How To Choose Passenger Tire?
Once you know what size tires can fit your car, you need to be able to choose among the different types of tires. Tires may look similar, but they can be optimized to perform for very different conditions and usages.
Think about the following things:
- What weather conditions do I drive in? What are the worst situations I may face?
- Where will I be driving? City streets, long highways, or forest paths require different performance characteristics.
- What is your driving style: do you like to feel every curve or be cushioned from the road?
Read the rest of our tips to dive deeper into each question.
What weather conditions do you drive in?
Your tires have to handle a wide variety of climatic conditions: rain, high heat, snow, ice and so on. These all affect tire performance, so to make sure you stay safe you need to buy tires that will perform not only in your most common climate conditions, but also in the most extreme conditions that you will face.

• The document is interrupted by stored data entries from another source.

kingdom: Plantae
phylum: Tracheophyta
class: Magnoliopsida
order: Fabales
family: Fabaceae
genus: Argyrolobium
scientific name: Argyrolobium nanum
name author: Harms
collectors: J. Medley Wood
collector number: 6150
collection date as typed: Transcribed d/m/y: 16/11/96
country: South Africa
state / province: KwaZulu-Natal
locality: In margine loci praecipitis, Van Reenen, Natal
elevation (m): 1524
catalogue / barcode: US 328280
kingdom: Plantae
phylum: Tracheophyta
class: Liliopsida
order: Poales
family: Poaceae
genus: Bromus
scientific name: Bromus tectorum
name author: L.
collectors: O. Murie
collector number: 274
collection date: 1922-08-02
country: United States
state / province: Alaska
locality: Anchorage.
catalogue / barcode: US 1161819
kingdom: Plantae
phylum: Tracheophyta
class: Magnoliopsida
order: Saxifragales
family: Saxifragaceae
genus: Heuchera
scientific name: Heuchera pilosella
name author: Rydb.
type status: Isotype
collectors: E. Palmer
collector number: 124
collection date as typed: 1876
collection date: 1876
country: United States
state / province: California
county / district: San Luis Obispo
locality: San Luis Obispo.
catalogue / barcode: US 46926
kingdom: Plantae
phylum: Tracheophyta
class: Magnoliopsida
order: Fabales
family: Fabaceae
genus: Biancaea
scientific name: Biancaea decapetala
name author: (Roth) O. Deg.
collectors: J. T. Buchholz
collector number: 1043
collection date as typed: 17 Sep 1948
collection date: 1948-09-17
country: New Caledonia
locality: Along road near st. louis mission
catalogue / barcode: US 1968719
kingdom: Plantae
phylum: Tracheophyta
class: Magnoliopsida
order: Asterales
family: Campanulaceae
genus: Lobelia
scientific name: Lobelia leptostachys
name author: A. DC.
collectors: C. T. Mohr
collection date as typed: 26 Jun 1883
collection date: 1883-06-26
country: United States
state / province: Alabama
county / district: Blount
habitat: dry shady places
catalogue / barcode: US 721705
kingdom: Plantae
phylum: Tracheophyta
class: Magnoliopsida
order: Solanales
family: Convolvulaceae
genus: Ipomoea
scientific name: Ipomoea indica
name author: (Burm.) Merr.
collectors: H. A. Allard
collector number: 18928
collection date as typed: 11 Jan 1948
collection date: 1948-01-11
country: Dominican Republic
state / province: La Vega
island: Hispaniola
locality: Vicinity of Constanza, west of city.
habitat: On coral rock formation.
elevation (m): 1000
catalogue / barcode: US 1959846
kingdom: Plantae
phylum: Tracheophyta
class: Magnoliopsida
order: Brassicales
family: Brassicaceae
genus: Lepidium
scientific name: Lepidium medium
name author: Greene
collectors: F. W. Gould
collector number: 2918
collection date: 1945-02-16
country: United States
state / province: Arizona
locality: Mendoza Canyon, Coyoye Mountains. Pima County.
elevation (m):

The climate is relatively warm:
Temperature does not go below freezing….
You can choose to buy all season tires and/or summer tires.
The climate is seasonal:
In winter, temperature goes below freezing….
To maximize your safety in all conditions you need:
- One set of summer tires and
- One set of winter tires
- One set of all-season tires.
The climate is seasonal with severe winter:
Temperature goes below freezing with heavy snow or ice.
To maximize your safety in all conditions we recommend one set of summer or all-season tires and one set of winter tires and one set of winter tires. All-season tires may not be sufficient for the severe winter conditions in your area.
What type of roads?
Different usage conditions require different tire characteristics.
For mainly city driving, look for:
- Braking distance: Use tires with the optimum braking distance, on both dry and wet roads.
- Longevity: City driving with its numerous stops and starts puts great demands on the tire. Choose tires with increased longevity.
- Fuel economy: Tires with low rolling resistance save fuel.
For mainly road or highway driving, look for:
- Braking distance at high speed: For maximum safety, select tires that provide optimum braking distance on both dry and wet roads.
- Comfort: For long trips, choose tires that offer comfort both in terms of vibration and noise level.
- Handling: Select tires that provide excellent grip and stability.
If you drive on unpaved roads:
- Look for tires that provide off-road traction and maximum durability.
What is your driving style?
To make sure that you enjoy your drive, look for tires that match the way you like to drive.
If you like a quiet comfortable ride, look for tires that specifically mention comfort, smooth ride, or low road noise. Generally speaking, touring tires with lower speed rating (S, T or H ratings on the sidewall) are optimized for more comfort instead of more speed – it’s recommended to never go below the speed rating specified by the manufacturer of your vehicle. Also, avoid aggressive tread designs – they may look cool but can generate lots of road noise.
If you like to feel every curve, look for tires that mention great handling or steering precision. These are often called high-performance tires and have higher speed ratings, meaning that they are optimized to provide better control and a stiffer, more precise ride.